Exhibits, Demos & Posters
The HDF5-iRODS Module: A Data Grid System for Object Level Access
Authors
-
Peter Cao, The HDF Group
-
Michael Wan, San Diego Supercomputer Center
Abstract
Numerous scientific teams use HDF5 files to store very large datasets, which can be located at remote sites. The HDF5-iRODS module for the iRODS data grid system allows applications to read subsets of datasets without transferring the entire file to a local machine. This capability can result in substantial savings of both time and space.
HDF5 is a unique technology that handles extremely large and complex data. Petabytes of remote sensing data collected by satellites, terabytes of computational results from nuclear testing models, and megabytes of high-resolution MRI brain scans are stored in HDF5 files. Efficient use of this data in a distributed environment depends on client applications being able to read any subset of the data without transferring the entire file to the local machine. The HDF5-iRODS module was developed for this purpose. The usefulness of the HDF5-iRODS module was verified for FLASH, one of the NCSA/SDSC Strategic Application Program (SAP) projects.

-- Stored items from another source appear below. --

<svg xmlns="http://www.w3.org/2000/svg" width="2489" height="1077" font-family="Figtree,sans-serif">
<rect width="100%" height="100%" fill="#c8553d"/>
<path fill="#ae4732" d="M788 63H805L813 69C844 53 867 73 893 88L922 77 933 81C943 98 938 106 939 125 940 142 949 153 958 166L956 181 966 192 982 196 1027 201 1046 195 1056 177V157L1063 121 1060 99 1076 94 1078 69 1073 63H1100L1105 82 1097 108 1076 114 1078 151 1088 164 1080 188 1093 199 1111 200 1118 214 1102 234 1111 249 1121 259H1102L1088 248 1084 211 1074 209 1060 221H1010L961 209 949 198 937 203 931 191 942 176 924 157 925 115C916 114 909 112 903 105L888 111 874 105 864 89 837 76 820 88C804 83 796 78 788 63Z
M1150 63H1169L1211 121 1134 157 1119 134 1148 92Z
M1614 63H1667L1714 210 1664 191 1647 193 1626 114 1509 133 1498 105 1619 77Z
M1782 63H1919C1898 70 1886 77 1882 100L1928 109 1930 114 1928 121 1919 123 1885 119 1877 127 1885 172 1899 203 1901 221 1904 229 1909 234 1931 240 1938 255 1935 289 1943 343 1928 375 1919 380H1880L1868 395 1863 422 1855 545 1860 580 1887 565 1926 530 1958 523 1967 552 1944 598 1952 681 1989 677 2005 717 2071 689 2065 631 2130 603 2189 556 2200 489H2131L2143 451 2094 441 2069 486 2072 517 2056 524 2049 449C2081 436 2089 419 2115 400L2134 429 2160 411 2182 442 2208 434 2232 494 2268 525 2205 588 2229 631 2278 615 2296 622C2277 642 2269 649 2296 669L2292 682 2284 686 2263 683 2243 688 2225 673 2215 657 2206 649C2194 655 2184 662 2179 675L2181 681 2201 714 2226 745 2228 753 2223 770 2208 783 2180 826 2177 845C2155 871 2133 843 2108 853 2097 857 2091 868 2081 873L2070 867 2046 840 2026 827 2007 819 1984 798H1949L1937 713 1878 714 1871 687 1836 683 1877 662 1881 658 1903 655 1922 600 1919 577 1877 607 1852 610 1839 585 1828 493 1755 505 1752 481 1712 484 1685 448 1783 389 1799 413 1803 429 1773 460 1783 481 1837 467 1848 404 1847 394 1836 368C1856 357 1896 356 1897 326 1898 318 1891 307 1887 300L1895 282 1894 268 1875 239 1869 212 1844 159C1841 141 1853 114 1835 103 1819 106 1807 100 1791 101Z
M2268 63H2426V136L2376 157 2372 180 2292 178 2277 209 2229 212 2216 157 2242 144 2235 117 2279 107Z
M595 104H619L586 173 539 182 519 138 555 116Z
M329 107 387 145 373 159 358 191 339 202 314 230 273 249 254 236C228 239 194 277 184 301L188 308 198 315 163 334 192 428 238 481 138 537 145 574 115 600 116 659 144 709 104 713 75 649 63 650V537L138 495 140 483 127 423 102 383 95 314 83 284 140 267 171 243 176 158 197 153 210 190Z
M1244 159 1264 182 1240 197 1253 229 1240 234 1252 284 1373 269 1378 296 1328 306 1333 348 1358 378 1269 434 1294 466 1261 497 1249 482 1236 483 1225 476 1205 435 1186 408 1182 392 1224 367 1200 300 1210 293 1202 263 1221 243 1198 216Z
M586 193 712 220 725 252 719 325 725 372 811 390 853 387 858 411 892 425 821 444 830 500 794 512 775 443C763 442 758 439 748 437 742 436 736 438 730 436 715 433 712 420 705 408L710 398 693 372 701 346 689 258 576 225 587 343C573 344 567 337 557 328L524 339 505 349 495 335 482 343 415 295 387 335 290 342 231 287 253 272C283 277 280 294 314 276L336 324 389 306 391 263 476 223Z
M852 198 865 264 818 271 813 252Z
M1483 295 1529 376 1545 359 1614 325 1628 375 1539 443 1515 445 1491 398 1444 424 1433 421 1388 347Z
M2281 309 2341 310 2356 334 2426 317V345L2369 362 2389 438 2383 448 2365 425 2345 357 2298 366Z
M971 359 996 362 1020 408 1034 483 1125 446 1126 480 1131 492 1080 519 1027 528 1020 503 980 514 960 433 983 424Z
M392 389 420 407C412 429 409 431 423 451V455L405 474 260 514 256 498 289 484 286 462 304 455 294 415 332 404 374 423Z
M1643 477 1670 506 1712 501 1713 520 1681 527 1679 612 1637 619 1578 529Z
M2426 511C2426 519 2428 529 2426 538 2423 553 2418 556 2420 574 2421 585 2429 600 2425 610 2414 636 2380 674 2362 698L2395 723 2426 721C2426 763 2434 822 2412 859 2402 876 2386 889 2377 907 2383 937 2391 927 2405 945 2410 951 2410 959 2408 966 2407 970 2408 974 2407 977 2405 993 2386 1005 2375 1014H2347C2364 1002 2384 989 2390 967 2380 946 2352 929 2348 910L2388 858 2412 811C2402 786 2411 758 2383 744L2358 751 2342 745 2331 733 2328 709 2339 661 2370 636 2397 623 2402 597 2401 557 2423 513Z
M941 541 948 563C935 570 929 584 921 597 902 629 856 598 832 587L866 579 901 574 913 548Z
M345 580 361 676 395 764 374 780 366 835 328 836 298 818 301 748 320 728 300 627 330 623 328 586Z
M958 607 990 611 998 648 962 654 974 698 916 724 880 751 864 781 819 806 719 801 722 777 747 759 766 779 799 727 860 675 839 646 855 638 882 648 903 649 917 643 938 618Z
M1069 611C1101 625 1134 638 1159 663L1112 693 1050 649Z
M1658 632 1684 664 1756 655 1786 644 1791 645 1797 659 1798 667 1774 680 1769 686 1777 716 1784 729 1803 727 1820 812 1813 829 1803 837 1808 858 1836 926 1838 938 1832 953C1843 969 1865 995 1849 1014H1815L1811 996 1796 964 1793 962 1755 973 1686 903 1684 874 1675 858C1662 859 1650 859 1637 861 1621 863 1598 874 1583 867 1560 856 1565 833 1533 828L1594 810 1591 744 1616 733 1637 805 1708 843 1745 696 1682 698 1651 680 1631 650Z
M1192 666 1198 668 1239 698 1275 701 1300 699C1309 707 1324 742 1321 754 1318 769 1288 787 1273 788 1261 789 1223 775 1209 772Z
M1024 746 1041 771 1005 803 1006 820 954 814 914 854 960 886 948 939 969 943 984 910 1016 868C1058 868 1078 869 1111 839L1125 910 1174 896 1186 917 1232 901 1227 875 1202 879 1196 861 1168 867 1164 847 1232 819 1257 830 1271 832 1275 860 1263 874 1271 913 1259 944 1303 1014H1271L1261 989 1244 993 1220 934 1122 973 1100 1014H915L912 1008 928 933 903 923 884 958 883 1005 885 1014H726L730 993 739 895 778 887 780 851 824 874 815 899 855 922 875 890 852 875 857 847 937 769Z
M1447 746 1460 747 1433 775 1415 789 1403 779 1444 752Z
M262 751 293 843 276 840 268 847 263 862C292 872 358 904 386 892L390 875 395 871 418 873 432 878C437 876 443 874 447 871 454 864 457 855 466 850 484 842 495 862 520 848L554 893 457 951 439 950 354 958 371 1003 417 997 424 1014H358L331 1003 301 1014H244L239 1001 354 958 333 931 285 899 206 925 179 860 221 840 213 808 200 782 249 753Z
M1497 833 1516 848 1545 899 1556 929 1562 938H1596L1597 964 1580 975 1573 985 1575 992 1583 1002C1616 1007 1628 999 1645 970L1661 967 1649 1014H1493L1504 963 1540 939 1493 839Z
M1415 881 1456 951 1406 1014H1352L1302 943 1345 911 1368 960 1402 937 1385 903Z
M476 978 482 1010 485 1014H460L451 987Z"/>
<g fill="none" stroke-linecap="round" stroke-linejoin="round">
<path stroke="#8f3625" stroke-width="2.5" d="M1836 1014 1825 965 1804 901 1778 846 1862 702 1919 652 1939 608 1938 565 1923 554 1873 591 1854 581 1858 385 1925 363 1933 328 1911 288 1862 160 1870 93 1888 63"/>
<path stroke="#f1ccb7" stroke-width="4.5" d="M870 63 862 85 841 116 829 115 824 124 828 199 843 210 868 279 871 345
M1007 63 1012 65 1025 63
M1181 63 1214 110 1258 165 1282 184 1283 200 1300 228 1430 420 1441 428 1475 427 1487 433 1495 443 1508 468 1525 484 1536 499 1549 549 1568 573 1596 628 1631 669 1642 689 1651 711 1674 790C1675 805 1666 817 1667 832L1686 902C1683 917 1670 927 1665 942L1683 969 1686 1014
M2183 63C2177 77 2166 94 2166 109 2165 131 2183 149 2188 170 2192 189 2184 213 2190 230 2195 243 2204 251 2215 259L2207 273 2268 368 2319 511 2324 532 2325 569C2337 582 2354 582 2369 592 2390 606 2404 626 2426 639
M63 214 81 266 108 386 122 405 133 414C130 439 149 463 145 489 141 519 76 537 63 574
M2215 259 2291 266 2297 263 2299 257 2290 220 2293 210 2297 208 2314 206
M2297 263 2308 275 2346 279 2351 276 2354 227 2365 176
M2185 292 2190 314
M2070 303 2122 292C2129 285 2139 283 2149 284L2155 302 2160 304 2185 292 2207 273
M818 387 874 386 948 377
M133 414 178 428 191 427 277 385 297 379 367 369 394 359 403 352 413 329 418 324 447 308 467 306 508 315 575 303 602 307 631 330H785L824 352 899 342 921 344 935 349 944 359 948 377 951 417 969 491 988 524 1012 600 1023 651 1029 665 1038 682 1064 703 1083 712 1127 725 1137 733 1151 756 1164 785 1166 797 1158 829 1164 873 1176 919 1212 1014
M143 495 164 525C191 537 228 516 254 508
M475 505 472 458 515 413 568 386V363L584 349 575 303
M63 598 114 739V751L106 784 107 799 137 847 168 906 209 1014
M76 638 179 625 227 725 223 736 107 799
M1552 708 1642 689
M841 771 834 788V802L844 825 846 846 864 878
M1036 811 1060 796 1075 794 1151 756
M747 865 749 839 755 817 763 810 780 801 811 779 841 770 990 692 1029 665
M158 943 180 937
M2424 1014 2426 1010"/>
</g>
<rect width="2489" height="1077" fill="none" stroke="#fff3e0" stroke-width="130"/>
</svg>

A joint team from The HDF Group (representing NCSA) and the SDSC SRB group collaborated to accomplish the goal. The team implemented five HDF5 microservices functions on the iRODS server, and developed an iRODS FLASH slice client application. The client implementation also includes a JNI interface that allows HDFView, a standard tool for browsing HDF5 files, to access HDF5 files stored remotely in iRODS. Three new collection client/server calls were added to the iRODS APIs, making it easier for users to query the content of an iRODS collection.